WORK ITEM: For the word "lists", tally the lines of the data that contain it and give the tally alone.

(Saved data entries)
- - -
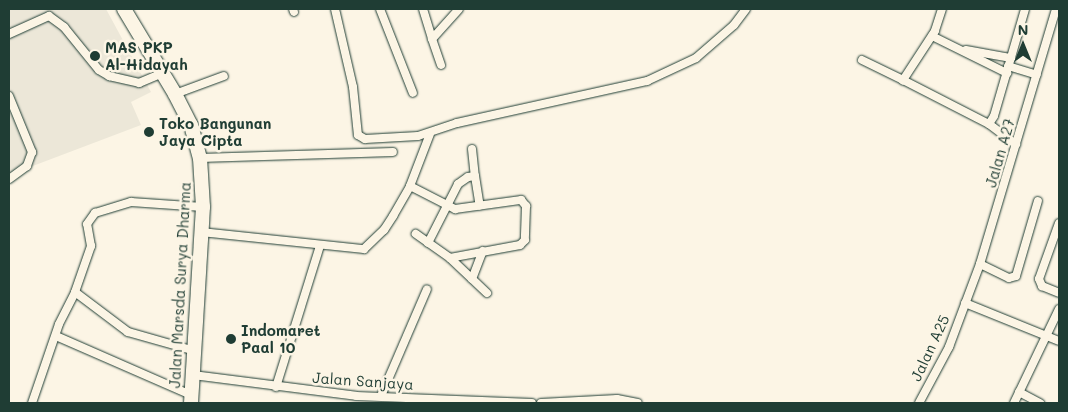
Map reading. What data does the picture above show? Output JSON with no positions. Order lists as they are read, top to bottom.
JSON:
{
  "streets": {
    "highway": ["Jalan Marsda Surya Dharma"],
    "street": ["Jalan A27", "Jalan A25", "Jalan Sanjaya"]
  },
  "crossings": [
    ["Jalan A27", "Jalan A25"],
    ["Jalan Marsda Surya Dharma", "Jalan Sanjaya"]
  ],
  "places": ["MAS PKP Al-Hidayah", "Toko Bangunan Jaya Cipta", "Indomaret Paal 10"],
  "north": "top"
}
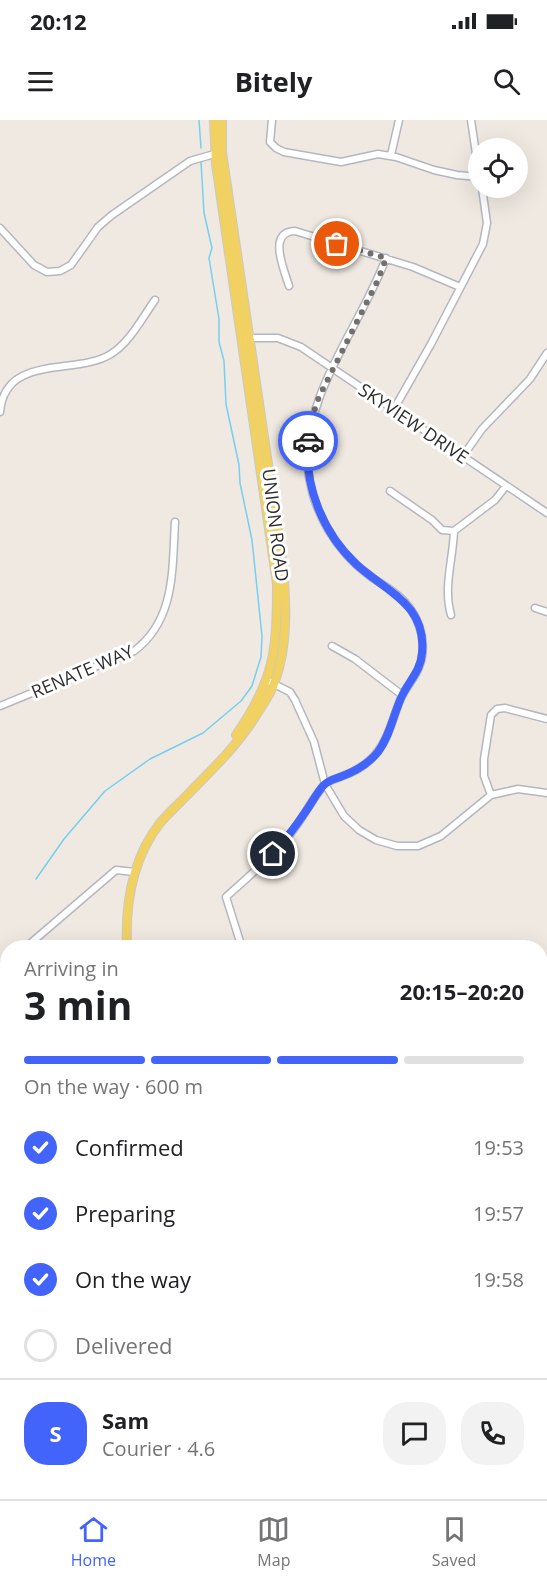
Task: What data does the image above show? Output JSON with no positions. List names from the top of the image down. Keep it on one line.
{"streets":{"main road":["UNION ROAD"],"street":["SKYVIEW DRIVE","RENATE WAY"]},"crossings":[["SKYVIEW DRIVE","UNION ROAD"]],"page":{"status":"20:12","header":"Bitely","heading":["3 min","Arriving in","20:15–20:20"],"panel":["Sam","Courier · 4.6"],"bar":"On the way · 600 m","list":[["Confirmed","19:53"],["Preparing","19:57"],["On the way","19:58"],"Delivered"],"round":"S","tabs":["Home","Map","Saved"]}}
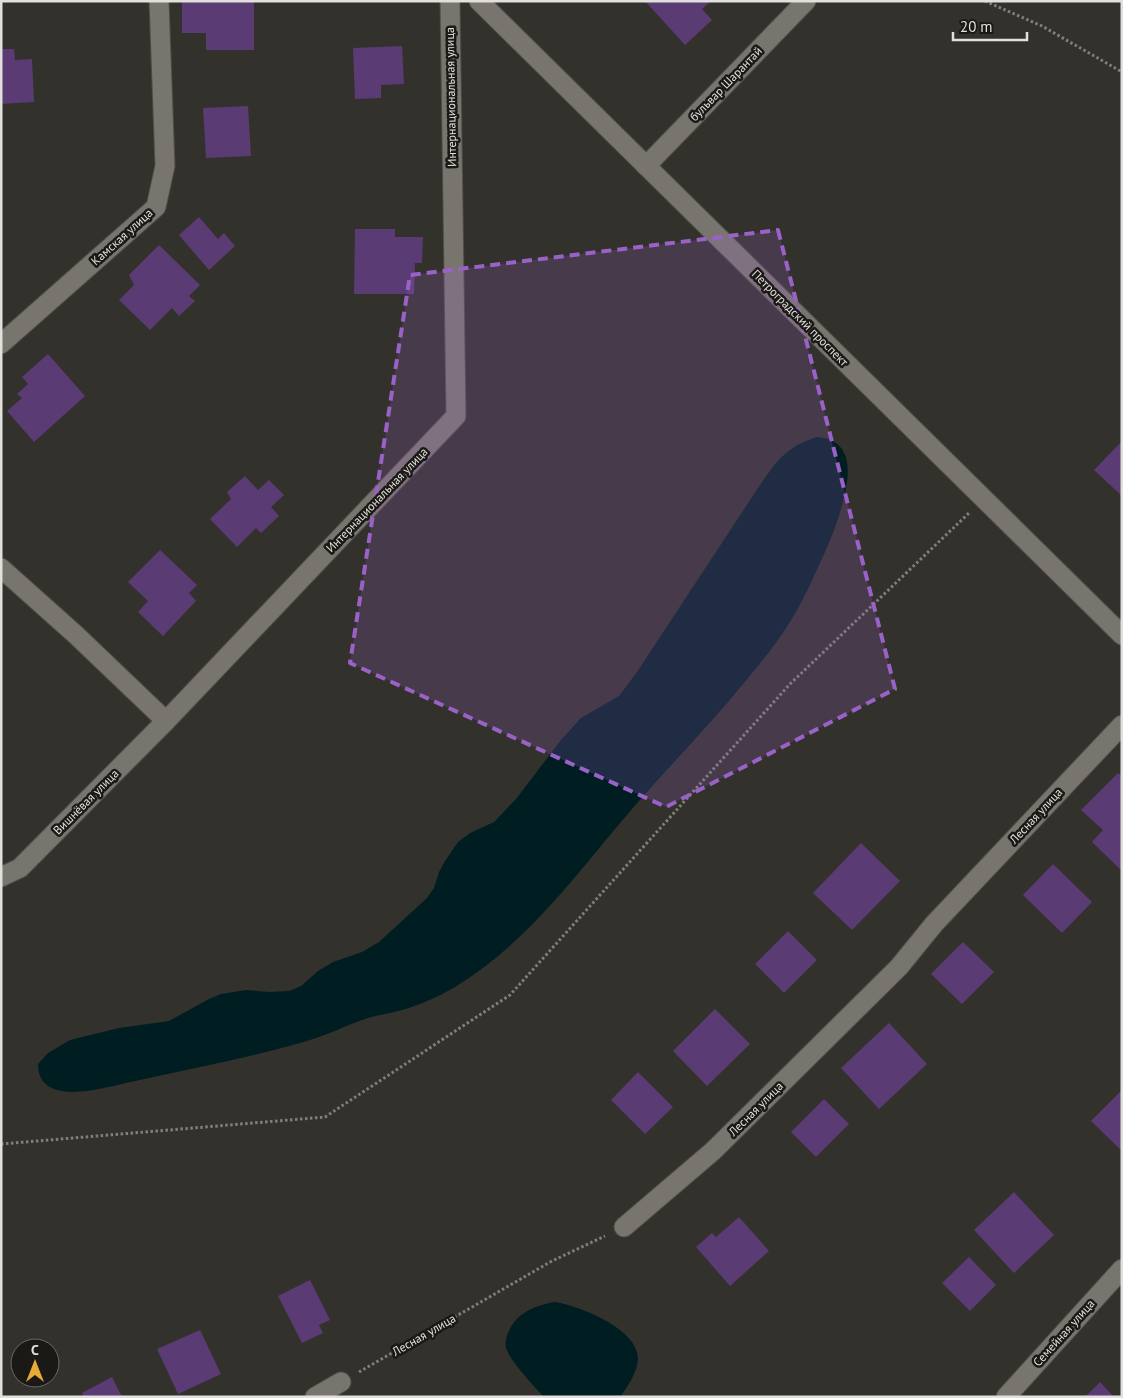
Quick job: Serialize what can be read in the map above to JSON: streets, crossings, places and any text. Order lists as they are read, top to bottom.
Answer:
- - -
RESPONSE: 2